Alishe Aminov
I have tried to make a difference in my community and the lives of those around me. I have worked on seven political campaigns, founded an educational nonprofit, taught at a mission school in Alaska, and ran for public office. I now sit on the board of directors of four nonprofit organizations, write political analysis for a bilingual multimedia news organization, and serve as a small group leader at my church – all while simultaneously working a job and continuing my education.
The opportunities I have had, have given me the ability to gain skills and coordinate with people in a way that is untypical for someone my age.
However, the hopefulness that has propelled me is depleting, and frustration is gradually taking its place.
I live in a society where the older generations have systematically eroded the notion of American success and pride and, in turn, replaced such values with a nihilistic outlook and grim prospects for the future.
Today youth are bombarded with world-changing environmental threats and disasters – in addition to rising geopolitical tensions and national polarization never experienced by any living generation in the United States today.
Education costs for those tasked with leading the United States into the future are crippling. The economy is weak; inflation is sky-high.
In addition to those things, the dissolution of family values and a crippled public education system have added to record high rates of youth depression, drug addiction, and suicide.
Despite this, I regularly hear people say that the younger generation is weak, soft, ungrateful, and unmotivated – I disagree.
I live in a world where the older generations on both the Left and the Right use personal characteristics such as race, ethnicity, gender, socioeconomic status, culture, religion, sexual orientation, and heritage as political chips that do nothing but divide.
It guts me that as opposed to simply being both a person and an American, my value as an individual is tied to the perceived color of my skin, the origin of my birth, my gender, my sexuality, and my socioeconomic status.
To Democrats, I am defined by a perceived and lingering notion of “white privilege.”
To Republicans, I am defined by the fact that I was born overseas and am somehow less of an American because I do not fit into their typical mold of individual being.
Oddly enough, the uncertain challenges that loom over the United States in the not-so-distant future dishearten me considerably less than the stubbornness of the individuals who have led us to where we are now.
I have come to the determination that what the older generation fears more than anything is not the “evil” of their opposition prevailing but losing the custodianship of a power they cling to so dearly.

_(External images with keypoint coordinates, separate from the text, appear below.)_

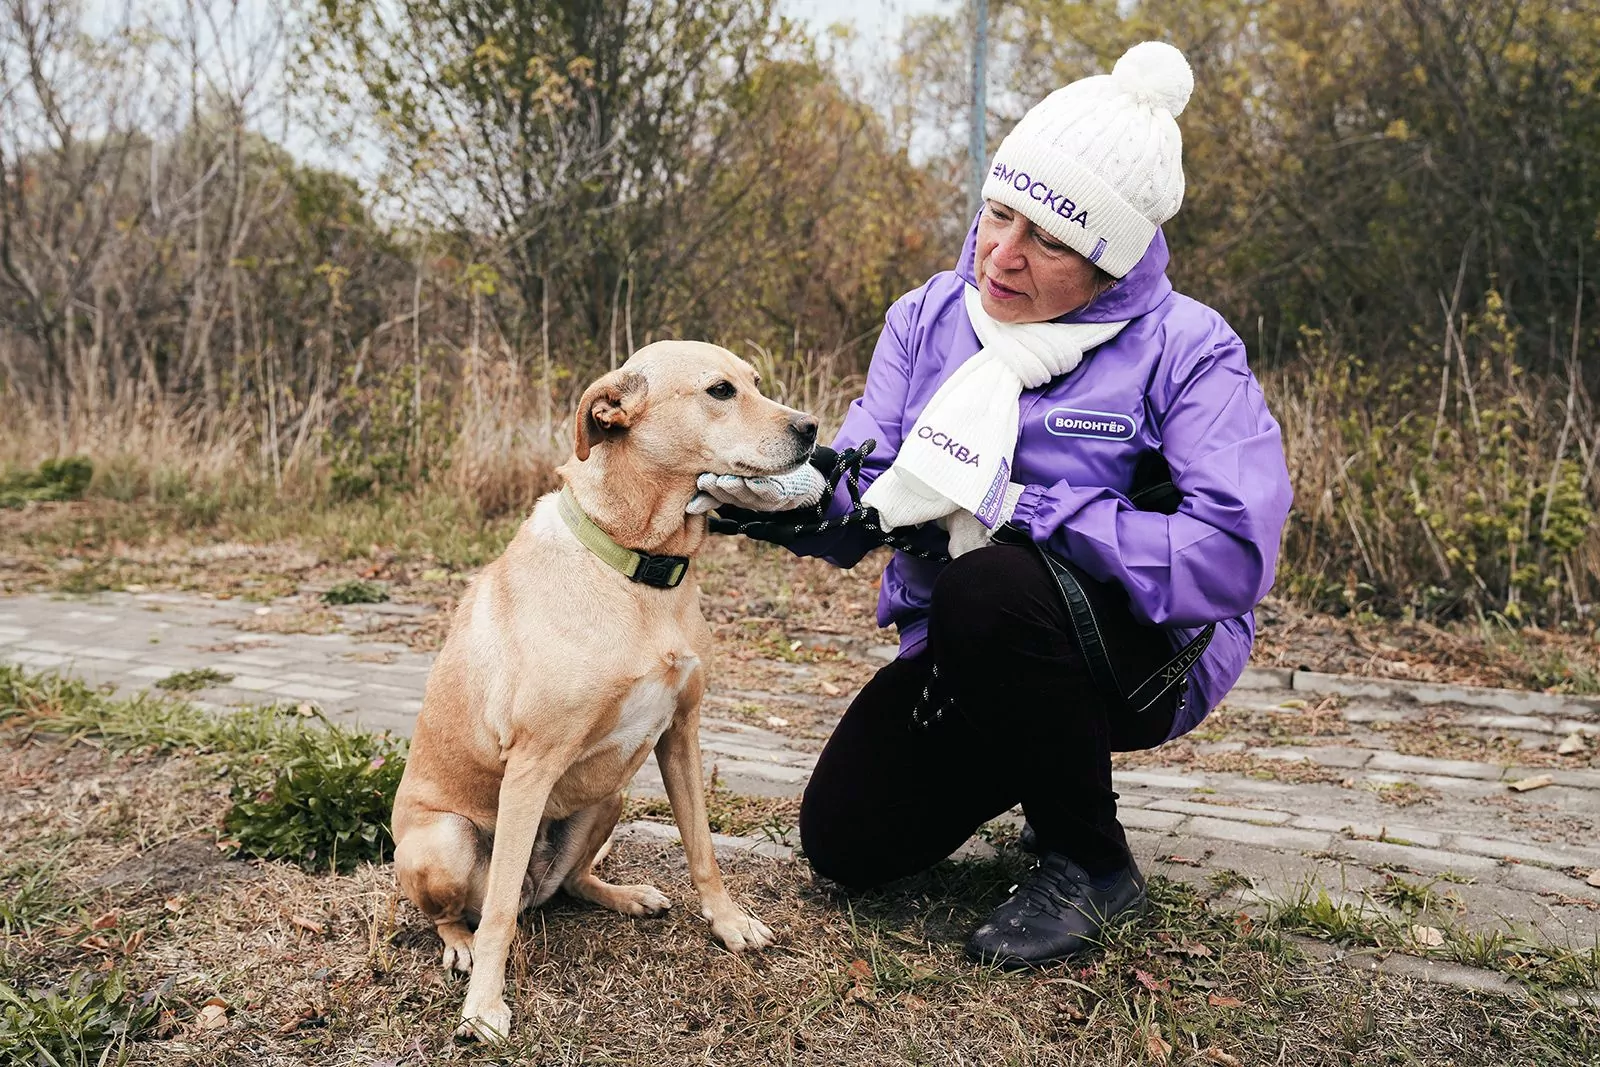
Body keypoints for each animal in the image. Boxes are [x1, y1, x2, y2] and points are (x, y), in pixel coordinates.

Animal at [387, 343, 812, 1043]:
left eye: (757, 382)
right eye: (720, 391)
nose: (811, 430)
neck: (638, 568)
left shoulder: (681, 732)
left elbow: (702, 849)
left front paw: (727, 923)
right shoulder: (530, 766)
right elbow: (497, 915)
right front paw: (484, 1006)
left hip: (608, 796)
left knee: (568, 884)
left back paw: (622, 895)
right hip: (445, 840)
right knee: (468, 910)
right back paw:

I have come to this conclusion because I have consistently been met with fierce adversity in nearly every field I have worked. People who claim to have the same communal interests have challenged my age, maturity, intelligence, capability, dignity, and morality, in addition to all the demographics I mentioned above.
It is interesting to me that although I am regularly told that the problem we face as a nation is that youth “won’t get involved,” in many of the areas that I have worked in, people older than I have taken advantage of my help and, in turn, treated me with blatant disrespect.

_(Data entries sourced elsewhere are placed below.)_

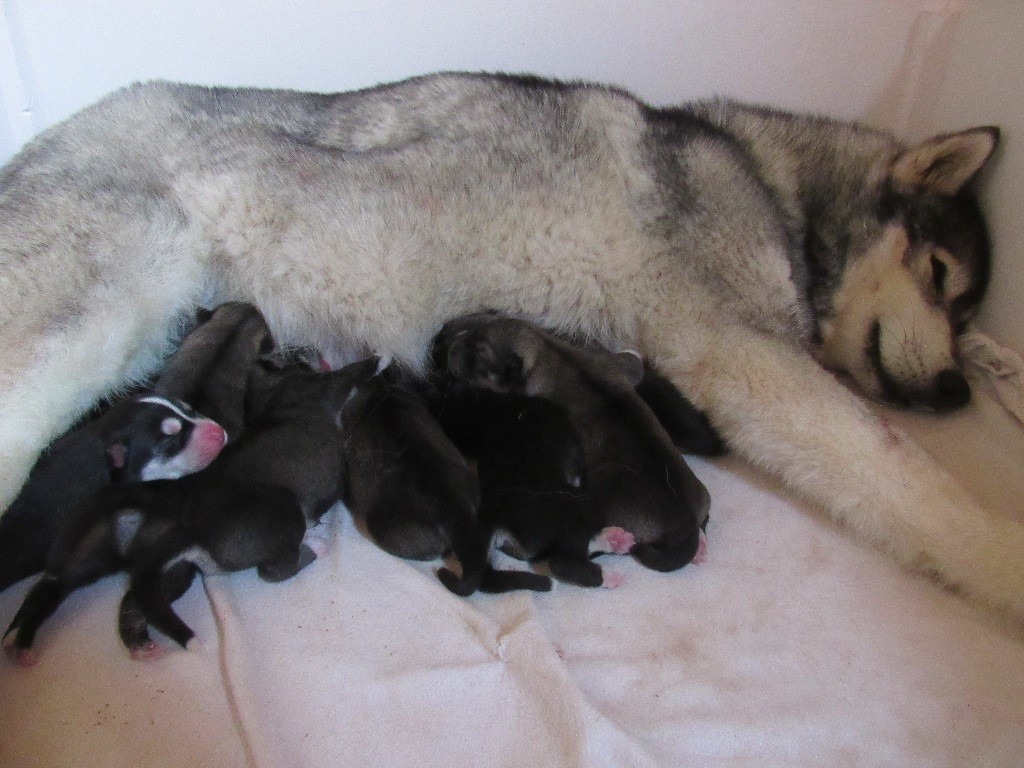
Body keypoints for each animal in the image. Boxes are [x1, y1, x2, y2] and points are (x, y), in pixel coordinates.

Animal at [2, 358, 378, 663]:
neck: (283, 393)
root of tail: (191, 527)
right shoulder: (323, 387)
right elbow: (350, 372)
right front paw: (374, 360)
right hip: (282, 509)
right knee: (274, 570)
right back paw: (313, 546)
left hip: (159, 572)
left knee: (125, 602)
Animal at [438, 313, 712, 581]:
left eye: (481, 352)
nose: (450, 349)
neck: (545, 348)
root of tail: (685, 524)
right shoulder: (618, 365)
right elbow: (631, 362)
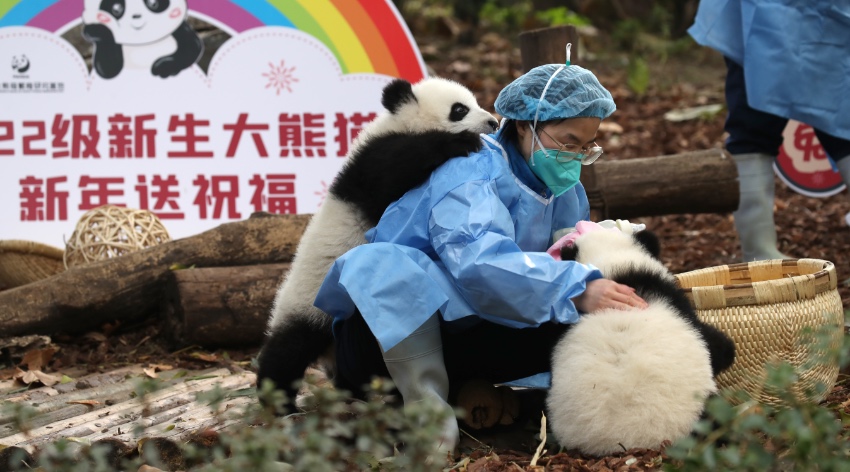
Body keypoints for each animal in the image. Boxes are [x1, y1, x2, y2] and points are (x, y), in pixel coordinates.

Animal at [256, 77, 499, 411]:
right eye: (459, 110)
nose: (493, 122)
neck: (400, 122)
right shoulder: (372, 163)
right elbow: (394, 170)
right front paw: (464, 143)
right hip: (310, 303)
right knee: (288, 350)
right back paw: (278, 403)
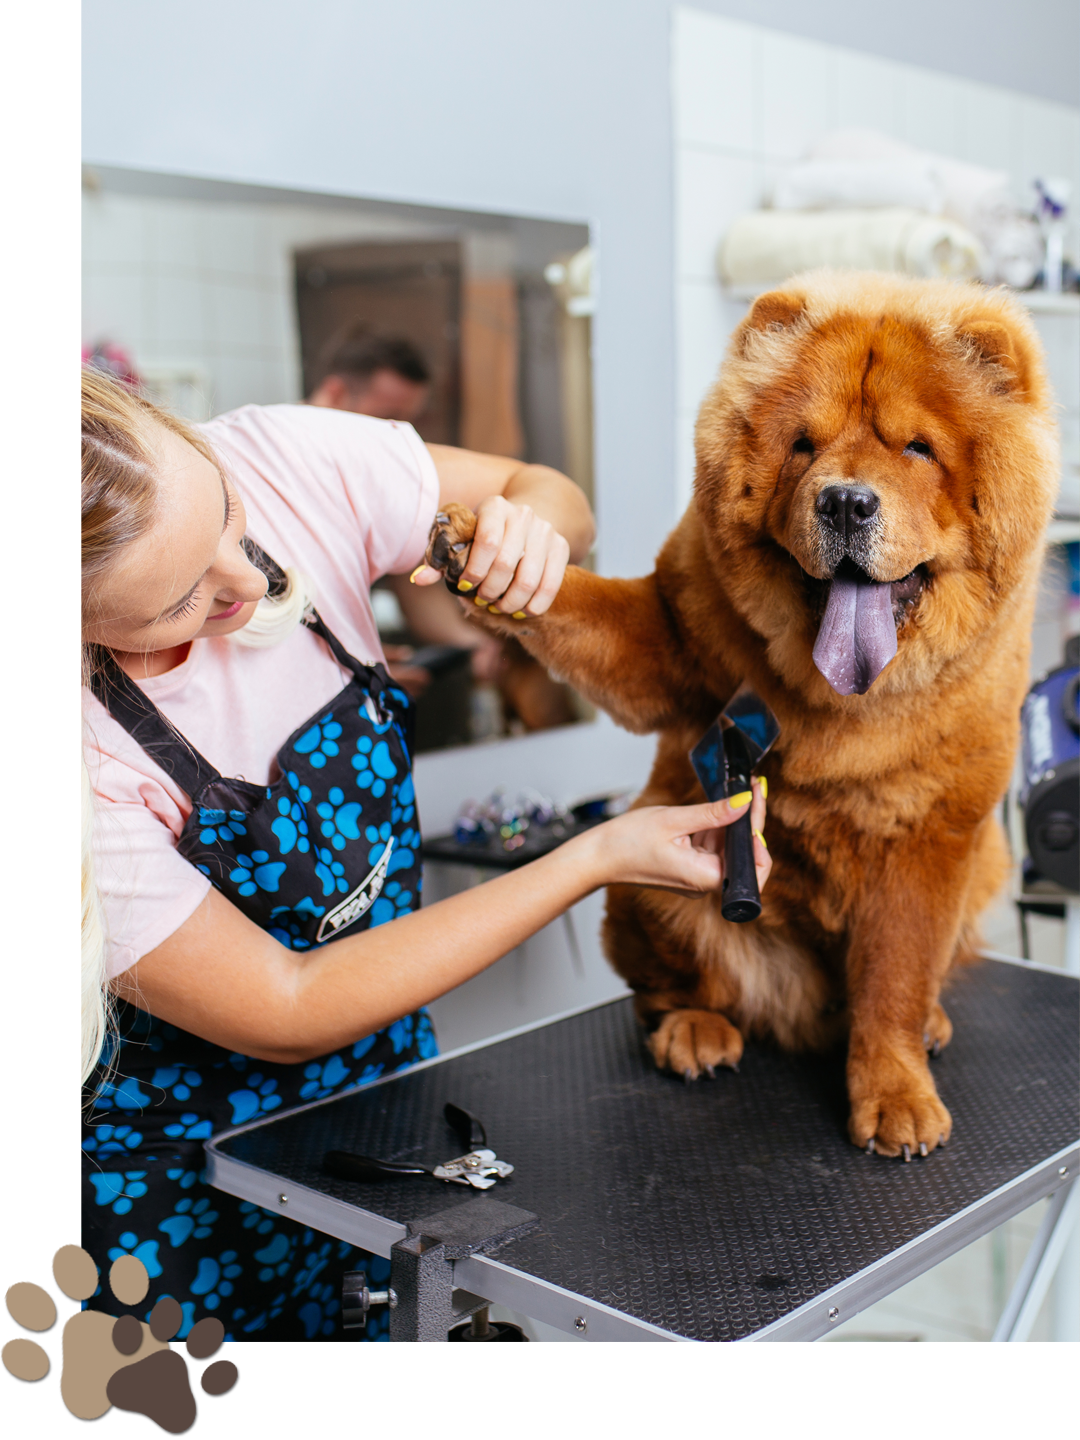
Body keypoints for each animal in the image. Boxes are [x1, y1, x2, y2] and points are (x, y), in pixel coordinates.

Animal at [429, 270, 1059, 1157]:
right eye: (804, 445)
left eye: (916, 448)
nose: (845, 503)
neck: (847, 698)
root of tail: (808, 1012)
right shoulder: (669, 632)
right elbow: (584, 607)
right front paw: (487, 551)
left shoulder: (930, 837)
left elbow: (896, 974)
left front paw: (896, 1093)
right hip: (645, 890)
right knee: (672, 988)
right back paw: (695, 1032)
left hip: (986, 867)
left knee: (912, 979)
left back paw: (927, 1025)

Martin Luther King Jr. said in his “I Have a Dream” speech, “I have a dream that my four little children will one day live in a nation where they will not be judged by the color of their skin but by the content of their character.”
With the same spirit as Dr. King, I hope to one day live in a country where, as a person, I am judged not by the perception of my age, political affiliation, or letters behind my name but by the content of my character and the abilities of my mind.
I struggle with the reality that most of the established professionals I work with tend to choose to interpret my silence as a lack of understanding, my haste for youthful angst, my challenge of the status quo as stubbornness, and my focus as unsociability.
It seems as if I am too focused, I am socially awkward, and if I am too social, I am not focused enough. And, if people fail to explain things clearly, then I am the one who lacks understanding.
If I am too white to be a minority, too foreign to be accepted, too conservative to be progressive, too progressive to be conservative, too young to be a professional, and too inexperienced to be a leader, then what am I?
In a country where so few people act beyond idle comments on social media platforms, I am regularly met with fierce resistance from groups of people who claim to be “interested in improving the condition of the world” yet ultimately work in circles to accomplish very little.
It often seems to me that when older people “who have more experience” say they wish youth would become more active and involved, they are primarily interested in having young minds to impart their “wisdom” on more than they are interested in preparing the next generation to eventually lead.
Young people are not just warm bodies to be bossed around and commanded.
I am exhausted by an older generation, which has caused the majority of the problems that we face in the world today, acting as though they have superiority over the generations after them that they seem to have forgotten.
While I hold that the test of time is one that cannot be replicated in any other way and that those who have lived longer than I, have a wisdom and knowledge that I do not possess- I believe that considering the state in which we find the world today, the notion that status quo and the repetition of benign practices will lead us to a better tomorrow, is foolishness.
At the age of 19, I am already tired. I am tired of spinning my wheels, tired of dealing with stubborn people who are stuck in old ways, tired of being trivialized by those around me, tired of being pushed around, tired of being told that my generation is weak or lazy, and tired of liberals AND conservatives indoctrinating youth with their own blatant social and political propagandas.
More than anything, I believe there is always a solution in a world full of problems. So, despite the resistance faced by my generation, I wake up and move forward each day.
Eventually, the younger generation will be left with the duty of leading the world forward. I hope the youth of my generation still care.